▶ Directives
**a.** Please translate this sentence from the algae thread into Spanish: "It is usually very difficult to completely get rid of diatoms."
**b.** Copy the algae thread word for word from "lol. Note to" to "wouldnt stop you.".

▶ Text section
§

# Is this some some type of algae



## new2plnts (Jul 8, 2008)

Im not sure what type of algae this is if any. It is all over my bylxa and it looks bad. It is a brownish/grayish color and appears fluffy. It almost looks like a build up of mulm but its not. Any help would be great srry for the bad pics


----------



## jmontee (Feb 7, 2008)

Wow that's so weird it almost looks like giant water spots on the glass!!

But seriously, how long has this tank been running? Could it be diatoms/brown algae? his is pretty common in newly set up tanks and usually goes away on it's own. Otocinclus love the stuff. I am just guessing here as it is pretty impossible to tell anything from those pics.


----------



## Tex Gal (Nov 1, 2007)

jmontee said:


> Wow that's so weird it almost looks like giant water spots on the glass!!


lol. Note to self: Clean glass BEFORE taking pxs.


----------



## new2plnts (Jul 8, 2008)

haha ok will get some new pics up dont think it diatoms as tank has been set up for a year. I figured you guys are such experts that water spots wouldnt stop you.


----------



## Quetzalcoatl (Feb 13, 2009)

From my experience, diatoms appear even on mature tanks. It is usually very difficult to completely get rid of diatoms. They will appear out of nowhere. Good news is that you can get scrape them real easily using credit cards.

§

▶ Excerpted records
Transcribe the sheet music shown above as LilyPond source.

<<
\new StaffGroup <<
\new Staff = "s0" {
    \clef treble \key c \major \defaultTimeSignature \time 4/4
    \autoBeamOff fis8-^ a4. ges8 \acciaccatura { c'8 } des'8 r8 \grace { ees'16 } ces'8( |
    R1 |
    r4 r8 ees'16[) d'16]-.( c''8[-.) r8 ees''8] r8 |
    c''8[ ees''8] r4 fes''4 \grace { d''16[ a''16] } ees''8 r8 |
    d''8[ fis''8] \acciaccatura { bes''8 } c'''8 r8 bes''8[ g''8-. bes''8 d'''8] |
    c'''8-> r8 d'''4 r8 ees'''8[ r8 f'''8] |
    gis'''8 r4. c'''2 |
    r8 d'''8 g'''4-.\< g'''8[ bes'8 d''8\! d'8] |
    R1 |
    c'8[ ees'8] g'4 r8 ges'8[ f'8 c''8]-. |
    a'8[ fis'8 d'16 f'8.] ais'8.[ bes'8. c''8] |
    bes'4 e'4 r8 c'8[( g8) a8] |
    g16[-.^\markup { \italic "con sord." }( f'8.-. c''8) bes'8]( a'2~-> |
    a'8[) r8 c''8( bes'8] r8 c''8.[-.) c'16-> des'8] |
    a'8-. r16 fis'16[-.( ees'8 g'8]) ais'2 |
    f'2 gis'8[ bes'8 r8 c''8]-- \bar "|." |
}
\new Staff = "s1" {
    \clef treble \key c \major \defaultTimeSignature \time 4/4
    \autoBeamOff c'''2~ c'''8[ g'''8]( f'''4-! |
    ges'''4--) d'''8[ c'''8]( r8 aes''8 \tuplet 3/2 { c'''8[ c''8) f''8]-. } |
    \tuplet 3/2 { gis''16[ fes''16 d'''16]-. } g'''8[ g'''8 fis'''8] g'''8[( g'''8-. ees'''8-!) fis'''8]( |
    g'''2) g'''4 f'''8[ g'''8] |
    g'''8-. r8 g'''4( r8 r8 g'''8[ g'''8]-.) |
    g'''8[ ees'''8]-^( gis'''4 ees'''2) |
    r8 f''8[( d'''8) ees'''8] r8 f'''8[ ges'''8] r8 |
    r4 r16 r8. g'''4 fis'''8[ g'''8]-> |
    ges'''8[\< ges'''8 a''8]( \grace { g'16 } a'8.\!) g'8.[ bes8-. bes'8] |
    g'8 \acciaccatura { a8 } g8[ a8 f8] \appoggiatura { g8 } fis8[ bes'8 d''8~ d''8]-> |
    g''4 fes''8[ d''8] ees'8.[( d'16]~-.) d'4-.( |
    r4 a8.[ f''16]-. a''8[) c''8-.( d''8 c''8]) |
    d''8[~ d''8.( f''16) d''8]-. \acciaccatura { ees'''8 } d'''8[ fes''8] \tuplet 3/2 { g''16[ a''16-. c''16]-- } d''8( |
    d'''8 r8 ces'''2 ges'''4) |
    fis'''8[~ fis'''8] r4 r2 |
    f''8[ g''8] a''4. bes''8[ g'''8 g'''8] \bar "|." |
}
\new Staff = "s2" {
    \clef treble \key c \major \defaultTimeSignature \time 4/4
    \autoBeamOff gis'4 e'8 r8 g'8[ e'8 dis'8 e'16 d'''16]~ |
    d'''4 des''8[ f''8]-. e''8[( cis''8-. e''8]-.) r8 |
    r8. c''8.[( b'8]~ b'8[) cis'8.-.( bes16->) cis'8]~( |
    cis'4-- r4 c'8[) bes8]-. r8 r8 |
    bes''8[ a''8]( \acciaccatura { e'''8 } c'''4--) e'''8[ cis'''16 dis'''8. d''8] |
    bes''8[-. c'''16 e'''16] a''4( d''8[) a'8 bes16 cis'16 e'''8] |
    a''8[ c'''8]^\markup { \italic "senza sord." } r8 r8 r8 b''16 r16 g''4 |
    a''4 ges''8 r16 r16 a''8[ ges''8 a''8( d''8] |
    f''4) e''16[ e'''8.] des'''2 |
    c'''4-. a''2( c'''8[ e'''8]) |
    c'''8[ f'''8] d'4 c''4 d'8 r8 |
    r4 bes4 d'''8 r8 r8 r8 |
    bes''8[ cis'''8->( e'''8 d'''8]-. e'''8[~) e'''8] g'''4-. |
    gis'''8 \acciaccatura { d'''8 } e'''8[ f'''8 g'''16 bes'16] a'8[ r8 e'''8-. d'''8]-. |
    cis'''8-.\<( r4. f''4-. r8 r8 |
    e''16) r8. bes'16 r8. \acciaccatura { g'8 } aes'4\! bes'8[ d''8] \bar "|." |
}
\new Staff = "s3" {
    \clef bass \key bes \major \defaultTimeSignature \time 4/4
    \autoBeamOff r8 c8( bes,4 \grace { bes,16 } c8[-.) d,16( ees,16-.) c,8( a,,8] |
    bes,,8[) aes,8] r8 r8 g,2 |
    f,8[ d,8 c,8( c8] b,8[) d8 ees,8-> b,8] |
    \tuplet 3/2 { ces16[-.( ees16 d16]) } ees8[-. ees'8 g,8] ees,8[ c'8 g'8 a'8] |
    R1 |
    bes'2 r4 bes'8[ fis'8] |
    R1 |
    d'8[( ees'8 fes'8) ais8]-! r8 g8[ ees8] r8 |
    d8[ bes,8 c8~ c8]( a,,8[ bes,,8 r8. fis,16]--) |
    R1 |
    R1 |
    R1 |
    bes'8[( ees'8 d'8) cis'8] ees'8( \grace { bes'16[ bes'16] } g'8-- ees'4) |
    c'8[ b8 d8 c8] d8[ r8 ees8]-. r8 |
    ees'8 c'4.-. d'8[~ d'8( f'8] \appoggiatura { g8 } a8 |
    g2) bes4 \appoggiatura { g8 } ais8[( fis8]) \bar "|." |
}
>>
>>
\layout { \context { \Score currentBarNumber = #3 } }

§

▶ Responses by task
**a.** Por lo general, es muy difícil eliminar por completo las diatomeas.

**b.**
lol. Note to self: Clean glass BEFORE taking pxs.


----------



## new2plnts (Jul 8, 2008)

haha ok will get some new pics up dont think it diatoms as tank has been set up for a year. I figured you guys are such experts that water spots wouldnt stop you.